===== Source document =====

Having spent the past two semesters putting together a self-designed, labor-intensive, multi-experiment thesis about the size/scope of a (weak) doctoral dissertation, it was demoralizing to watch people parade through their defenses with (N=13) samples and methodologies obviously doomed to failure from the start… and then they get A’s just as a matter of course. I felt like I had missed out on a year-long vacation.
Seth
Jun 1 2012 at 4:41pm
I agree that ‘bureaucracy navigation’ has been growing in importance. I also believe that education has largely become a signal of your potential with this skill.
Roger Sweeny
Jun 1 2012 at 5:29pm
@Daniel Kuehn I really don’t like your heavy emphasis on signaling …if Tyler didn’t perform at a Harvard graduate school level for five or six or however many years he also wouldn’t be a professor today. So much for making all that much of signaling.
Bryan has said many times that college is good at providing human capital for becoming an academic researcher–or something similar. It’s only the other 95% plus of jobs for which it provides mostly signalling.

=====

## Task 1
In the comment thread, what does Seth say has been growing in importance?
## Task 2
List every person's name that appears in the comment thread.
## Task 3
Repeat the comment thread's wording between "Having spent the" and "with this skill.", inclusive.
The data after this is not needed.

===== Records =====

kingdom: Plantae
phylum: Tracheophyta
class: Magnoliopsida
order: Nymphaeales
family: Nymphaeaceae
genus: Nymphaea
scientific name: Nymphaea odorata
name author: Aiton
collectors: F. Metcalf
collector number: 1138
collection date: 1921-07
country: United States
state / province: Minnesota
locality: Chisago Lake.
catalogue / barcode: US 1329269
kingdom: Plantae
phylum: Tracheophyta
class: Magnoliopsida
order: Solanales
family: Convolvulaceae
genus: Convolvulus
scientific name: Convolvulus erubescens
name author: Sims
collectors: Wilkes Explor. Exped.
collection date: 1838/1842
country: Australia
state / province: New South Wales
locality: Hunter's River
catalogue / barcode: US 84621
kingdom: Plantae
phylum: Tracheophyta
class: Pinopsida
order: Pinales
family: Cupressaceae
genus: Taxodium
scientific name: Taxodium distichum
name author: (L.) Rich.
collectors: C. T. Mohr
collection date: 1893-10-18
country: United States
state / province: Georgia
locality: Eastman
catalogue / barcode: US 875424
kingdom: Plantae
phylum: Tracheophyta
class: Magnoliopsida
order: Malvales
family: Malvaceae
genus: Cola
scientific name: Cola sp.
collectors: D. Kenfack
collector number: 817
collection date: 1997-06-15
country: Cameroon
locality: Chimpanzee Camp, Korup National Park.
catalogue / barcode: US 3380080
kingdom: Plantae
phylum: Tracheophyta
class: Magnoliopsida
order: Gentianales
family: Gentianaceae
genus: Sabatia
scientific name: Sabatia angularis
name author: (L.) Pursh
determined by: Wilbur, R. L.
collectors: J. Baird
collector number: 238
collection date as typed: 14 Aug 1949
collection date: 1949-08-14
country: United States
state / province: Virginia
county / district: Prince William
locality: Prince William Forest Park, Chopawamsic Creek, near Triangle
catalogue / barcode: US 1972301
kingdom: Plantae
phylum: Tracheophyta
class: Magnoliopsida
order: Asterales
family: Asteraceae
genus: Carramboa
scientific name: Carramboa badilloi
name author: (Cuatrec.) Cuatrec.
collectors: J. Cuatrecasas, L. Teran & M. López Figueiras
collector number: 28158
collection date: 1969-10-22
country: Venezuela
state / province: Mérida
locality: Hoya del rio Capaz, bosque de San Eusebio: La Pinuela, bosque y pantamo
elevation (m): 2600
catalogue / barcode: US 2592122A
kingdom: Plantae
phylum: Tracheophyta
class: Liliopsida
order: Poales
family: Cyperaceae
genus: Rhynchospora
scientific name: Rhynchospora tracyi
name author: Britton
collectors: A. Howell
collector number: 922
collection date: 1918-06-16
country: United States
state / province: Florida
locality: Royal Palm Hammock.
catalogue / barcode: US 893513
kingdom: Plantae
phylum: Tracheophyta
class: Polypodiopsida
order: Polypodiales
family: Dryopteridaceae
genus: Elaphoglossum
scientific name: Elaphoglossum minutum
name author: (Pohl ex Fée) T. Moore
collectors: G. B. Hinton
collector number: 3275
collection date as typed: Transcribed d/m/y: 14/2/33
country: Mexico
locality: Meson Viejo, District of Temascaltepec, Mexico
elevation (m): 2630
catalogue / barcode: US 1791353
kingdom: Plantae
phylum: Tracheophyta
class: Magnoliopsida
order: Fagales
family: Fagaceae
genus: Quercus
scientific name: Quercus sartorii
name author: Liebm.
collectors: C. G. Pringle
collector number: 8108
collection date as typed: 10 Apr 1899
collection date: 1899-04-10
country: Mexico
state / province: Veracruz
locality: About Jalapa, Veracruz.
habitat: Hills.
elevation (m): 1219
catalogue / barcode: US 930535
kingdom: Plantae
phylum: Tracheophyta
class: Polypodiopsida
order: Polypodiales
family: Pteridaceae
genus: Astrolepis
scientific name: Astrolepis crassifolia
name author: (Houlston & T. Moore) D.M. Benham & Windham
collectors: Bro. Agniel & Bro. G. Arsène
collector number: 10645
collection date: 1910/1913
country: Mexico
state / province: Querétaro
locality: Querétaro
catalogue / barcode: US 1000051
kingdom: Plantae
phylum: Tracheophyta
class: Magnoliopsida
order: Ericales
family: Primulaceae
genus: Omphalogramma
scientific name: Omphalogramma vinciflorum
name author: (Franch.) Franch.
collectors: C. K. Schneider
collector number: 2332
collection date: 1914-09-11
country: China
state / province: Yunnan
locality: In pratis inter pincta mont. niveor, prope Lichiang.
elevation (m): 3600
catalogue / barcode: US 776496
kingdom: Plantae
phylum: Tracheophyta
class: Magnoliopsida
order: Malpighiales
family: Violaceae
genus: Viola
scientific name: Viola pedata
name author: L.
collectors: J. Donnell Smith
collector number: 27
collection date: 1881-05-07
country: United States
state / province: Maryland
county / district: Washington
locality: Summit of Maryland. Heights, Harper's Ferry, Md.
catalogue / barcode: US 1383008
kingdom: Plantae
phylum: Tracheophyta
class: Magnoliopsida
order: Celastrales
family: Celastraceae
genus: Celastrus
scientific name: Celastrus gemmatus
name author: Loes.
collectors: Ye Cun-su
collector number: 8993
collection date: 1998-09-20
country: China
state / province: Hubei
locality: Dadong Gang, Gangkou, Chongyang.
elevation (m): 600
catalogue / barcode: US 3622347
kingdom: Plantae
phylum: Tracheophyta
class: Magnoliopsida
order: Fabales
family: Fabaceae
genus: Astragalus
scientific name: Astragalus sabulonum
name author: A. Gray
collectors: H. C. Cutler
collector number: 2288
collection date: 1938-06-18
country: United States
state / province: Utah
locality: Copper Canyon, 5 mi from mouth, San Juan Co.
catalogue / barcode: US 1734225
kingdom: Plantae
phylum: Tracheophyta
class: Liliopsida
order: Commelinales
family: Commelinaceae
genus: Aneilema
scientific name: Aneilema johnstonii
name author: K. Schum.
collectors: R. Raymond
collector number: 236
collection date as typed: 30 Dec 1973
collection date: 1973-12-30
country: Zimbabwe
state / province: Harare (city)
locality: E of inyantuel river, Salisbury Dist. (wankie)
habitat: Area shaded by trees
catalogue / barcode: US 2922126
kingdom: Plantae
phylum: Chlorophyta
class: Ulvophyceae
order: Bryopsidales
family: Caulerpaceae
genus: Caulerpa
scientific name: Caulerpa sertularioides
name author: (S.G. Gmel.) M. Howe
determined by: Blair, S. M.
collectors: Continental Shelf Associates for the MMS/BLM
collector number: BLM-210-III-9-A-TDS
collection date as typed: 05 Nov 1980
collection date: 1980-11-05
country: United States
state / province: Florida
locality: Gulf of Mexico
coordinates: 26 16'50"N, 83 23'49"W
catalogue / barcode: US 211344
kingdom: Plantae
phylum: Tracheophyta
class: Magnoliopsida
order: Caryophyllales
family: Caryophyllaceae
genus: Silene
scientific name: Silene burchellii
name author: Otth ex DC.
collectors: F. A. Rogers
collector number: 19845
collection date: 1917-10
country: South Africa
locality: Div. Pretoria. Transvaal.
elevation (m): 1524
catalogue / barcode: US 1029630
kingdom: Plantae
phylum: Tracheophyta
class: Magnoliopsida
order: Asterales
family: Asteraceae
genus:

=====

## Written reply 1
Bureaucracy navigation.

## Written reply 2
Seth, Roger Sweeny, Daniel Kuehn, Tyler, Bryan

## Written reply 3
Having spent the past two semesters putting together a self-designed, labor-intensive, multi-experiment thesis about the size/scope of a (weak) doctoral dissertation, it was demoralizing to watch people parade through their defenses with (N=13) samples and methodologies obviously doomed to failure from the start… and then they get A’s just as a matter of course. I felt like I had missed out on a year-long vacation.
Seth
Jun 1 2012 at 4:41pm
I agree that ‘bureaucracy navigation’ has been growing in importance. I also believe that education has largely become a signal of your potential with this skill.